-------- PAGE EXCERPT
Quentin Rushenguziminega

Personal information
- Date of birth: 13 November 1991 (age 34)
- Place of birth: La Sarraz, Switzerland
- Height: 1.84 m (6 ft 0 in)
- Position: Forward

Team information
- Current team: Echallens
- Number: 19

Senior career*
- Years: Team / Apps / (Gls)
- 2009–2010: Lausanne-Sport / 3 / (0)
- 2010–2011: Stade Nyonnais / 14 / (0)
- 2011–2013: Echallens / 34 / (35)
- 2013–2015: Stade Lausanne-Ouchy / 46 / (47)
- 2015–2016: Lausanne-Sport / 7 / (1)
- 2016–2018: Yverdon Sport / 42 / (21)
- 2018–2019: Stade Lausanne-Ouchy / 25 / (3)
- 2019–: Echallens / 1 / (0)

International career^{‡}
- 2015–: Rwanda / 5 / (0)

= Quentin Rushenguziminega =

Swiss-Rwandan footballer (born 1991)

Quentin Rushenguziminega (born 13 November 1991) is a professional footballer who plays as a forward for FC Echallens. Born in Switzerland, he represents Rwanda at international level.
----------------
-------- DATA SUPPLIED
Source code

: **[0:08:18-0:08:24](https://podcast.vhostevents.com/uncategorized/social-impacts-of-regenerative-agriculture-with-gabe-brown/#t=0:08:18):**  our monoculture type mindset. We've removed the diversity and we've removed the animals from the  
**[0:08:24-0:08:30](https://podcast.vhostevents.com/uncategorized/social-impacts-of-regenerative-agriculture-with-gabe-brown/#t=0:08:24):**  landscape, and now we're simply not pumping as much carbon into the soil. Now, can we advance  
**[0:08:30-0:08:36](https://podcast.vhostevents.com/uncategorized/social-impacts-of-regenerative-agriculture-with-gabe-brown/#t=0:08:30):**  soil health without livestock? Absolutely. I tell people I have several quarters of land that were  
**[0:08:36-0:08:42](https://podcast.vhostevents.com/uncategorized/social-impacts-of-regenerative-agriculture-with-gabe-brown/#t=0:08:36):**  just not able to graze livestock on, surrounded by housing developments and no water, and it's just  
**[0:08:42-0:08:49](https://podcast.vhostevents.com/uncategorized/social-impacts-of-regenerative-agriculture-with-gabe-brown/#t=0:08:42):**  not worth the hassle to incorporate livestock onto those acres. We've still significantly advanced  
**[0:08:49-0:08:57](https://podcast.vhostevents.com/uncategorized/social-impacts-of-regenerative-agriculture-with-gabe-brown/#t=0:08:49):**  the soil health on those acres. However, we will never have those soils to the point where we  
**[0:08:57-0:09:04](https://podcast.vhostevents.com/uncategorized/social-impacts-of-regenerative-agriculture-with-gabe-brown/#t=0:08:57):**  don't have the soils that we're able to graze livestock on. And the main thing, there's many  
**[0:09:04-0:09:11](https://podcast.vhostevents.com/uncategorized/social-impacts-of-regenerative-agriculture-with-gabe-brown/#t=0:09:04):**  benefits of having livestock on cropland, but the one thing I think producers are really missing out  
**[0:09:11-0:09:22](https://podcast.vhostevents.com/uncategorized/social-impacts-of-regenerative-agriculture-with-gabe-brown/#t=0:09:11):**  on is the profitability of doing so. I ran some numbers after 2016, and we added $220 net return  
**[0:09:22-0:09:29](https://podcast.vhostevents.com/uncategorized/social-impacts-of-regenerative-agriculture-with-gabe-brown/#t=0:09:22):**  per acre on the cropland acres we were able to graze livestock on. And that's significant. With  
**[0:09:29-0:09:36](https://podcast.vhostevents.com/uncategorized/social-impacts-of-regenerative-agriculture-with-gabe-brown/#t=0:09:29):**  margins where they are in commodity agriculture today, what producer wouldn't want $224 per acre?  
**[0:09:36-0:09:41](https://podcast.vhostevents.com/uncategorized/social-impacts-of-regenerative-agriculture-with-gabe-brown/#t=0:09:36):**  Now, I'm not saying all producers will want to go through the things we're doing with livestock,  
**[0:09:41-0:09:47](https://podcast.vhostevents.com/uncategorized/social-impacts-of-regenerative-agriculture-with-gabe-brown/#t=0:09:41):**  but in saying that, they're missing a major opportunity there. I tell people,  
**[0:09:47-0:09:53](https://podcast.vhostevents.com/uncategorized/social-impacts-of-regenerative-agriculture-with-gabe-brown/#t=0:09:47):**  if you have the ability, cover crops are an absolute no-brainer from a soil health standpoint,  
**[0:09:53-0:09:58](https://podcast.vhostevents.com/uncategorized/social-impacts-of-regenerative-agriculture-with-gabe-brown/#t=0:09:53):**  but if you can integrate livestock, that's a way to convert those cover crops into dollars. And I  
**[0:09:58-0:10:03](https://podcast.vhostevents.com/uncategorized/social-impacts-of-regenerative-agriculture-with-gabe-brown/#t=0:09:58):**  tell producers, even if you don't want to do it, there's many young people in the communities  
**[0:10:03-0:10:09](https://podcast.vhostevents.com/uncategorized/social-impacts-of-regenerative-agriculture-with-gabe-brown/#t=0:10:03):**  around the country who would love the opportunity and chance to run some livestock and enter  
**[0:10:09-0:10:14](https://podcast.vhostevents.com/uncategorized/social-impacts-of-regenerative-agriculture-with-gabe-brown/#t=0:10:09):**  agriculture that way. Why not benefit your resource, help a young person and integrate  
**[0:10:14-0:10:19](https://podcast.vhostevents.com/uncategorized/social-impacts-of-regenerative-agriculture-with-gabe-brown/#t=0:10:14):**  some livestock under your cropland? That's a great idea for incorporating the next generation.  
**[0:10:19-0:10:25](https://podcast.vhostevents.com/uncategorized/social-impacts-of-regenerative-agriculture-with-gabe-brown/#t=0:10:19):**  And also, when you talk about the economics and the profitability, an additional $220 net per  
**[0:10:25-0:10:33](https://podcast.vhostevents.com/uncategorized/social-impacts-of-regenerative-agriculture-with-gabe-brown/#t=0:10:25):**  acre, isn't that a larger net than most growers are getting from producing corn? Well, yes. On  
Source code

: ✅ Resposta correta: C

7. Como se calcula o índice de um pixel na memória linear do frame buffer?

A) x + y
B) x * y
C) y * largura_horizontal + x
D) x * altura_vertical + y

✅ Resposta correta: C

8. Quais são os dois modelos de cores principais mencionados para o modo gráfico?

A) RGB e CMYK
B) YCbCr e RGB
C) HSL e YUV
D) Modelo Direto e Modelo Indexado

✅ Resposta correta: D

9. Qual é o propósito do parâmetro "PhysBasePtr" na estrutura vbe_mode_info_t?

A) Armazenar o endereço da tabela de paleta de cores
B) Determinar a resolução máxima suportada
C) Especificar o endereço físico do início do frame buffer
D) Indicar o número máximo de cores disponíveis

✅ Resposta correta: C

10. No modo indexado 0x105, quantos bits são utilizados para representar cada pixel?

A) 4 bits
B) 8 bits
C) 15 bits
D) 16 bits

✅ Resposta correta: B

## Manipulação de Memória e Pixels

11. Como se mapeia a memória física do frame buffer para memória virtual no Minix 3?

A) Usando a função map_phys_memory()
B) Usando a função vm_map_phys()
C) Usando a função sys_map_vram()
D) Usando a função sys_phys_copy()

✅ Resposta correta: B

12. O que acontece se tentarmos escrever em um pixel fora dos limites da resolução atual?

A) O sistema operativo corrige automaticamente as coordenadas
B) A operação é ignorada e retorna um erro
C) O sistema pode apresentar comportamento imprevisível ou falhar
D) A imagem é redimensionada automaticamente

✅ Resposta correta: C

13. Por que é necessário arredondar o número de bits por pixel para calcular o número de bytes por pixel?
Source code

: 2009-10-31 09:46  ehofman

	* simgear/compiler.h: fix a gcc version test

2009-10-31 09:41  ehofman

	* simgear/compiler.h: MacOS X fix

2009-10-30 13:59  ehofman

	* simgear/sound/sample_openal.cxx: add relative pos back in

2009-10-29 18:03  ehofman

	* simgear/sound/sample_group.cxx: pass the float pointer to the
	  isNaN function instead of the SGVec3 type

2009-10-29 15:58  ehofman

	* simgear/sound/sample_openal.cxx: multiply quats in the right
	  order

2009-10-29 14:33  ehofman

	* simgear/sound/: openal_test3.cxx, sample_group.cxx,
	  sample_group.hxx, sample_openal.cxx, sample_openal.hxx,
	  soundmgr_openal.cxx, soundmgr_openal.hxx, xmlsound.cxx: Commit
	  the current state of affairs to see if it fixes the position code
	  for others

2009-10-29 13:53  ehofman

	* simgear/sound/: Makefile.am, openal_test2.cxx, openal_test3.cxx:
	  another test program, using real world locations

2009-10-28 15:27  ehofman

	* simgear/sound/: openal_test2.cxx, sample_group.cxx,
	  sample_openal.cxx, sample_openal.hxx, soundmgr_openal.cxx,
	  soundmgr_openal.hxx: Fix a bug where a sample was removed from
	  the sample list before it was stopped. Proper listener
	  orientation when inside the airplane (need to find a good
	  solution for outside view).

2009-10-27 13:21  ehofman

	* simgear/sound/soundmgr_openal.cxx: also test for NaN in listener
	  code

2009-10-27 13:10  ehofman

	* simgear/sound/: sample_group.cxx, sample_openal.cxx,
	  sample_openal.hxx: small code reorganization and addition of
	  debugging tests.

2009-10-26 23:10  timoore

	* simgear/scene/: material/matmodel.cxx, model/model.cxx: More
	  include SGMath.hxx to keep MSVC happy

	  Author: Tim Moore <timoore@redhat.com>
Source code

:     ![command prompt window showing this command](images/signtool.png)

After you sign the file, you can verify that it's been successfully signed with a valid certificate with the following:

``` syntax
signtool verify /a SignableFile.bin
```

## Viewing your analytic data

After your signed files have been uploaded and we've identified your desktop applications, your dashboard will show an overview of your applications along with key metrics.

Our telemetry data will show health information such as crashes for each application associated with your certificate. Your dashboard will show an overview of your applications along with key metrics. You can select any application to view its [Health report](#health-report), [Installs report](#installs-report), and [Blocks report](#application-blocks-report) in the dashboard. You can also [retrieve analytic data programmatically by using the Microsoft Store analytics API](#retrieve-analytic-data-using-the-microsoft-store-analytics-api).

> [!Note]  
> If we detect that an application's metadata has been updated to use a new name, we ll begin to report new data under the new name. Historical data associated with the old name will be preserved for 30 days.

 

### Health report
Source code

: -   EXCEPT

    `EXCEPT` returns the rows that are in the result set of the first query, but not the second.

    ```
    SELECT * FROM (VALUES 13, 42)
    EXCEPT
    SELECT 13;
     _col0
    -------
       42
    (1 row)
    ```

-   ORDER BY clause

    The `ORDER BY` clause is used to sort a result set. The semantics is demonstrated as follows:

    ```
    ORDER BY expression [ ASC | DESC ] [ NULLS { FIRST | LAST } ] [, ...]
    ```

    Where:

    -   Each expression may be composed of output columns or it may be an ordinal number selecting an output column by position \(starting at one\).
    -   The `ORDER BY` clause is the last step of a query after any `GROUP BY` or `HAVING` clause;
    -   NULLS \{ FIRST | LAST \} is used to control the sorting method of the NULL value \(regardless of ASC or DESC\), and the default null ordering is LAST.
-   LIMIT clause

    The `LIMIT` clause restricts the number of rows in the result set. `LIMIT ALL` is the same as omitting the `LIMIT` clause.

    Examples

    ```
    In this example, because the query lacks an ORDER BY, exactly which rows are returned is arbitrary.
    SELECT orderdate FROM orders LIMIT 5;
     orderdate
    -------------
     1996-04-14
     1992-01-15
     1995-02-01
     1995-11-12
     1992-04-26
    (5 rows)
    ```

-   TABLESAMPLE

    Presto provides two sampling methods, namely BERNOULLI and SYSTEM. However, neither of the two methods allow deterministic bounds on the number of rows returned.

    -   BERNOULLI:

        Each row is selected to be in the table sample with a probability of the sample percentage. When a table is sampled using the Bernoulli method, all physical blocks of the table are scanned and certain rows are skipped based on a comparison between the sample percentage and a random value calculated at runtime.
----------------
» **WHAT TO WORK ON**
- A) Translate this sentence from the footballer profile into Spanish: "Born in Switzerland, he represents Rwanda at international level."
- B) Write out the footballer profile again starting at "- 2013–2015: Stade" and ending at "Echallens / 1 / (0)", substituting "Yverdon-Sport" for "Yverdon Sport".

» **ANSWER SET**
- A) Nacido en Suiza, representa a Ruanda a nivel internacional.

- B)
- 2013–2015: Stade Lausanne-Ouchy / 46 / (47)
- 2015–2016: Lausanne-Sport / 7 / (1)
- 2016–2018: Yverdon-Sport / 42 / (21)
- 2018–2019: Stade Lausanne-Ouchy / 25 / (3)
- 2019–: Echallens / 1 / (0)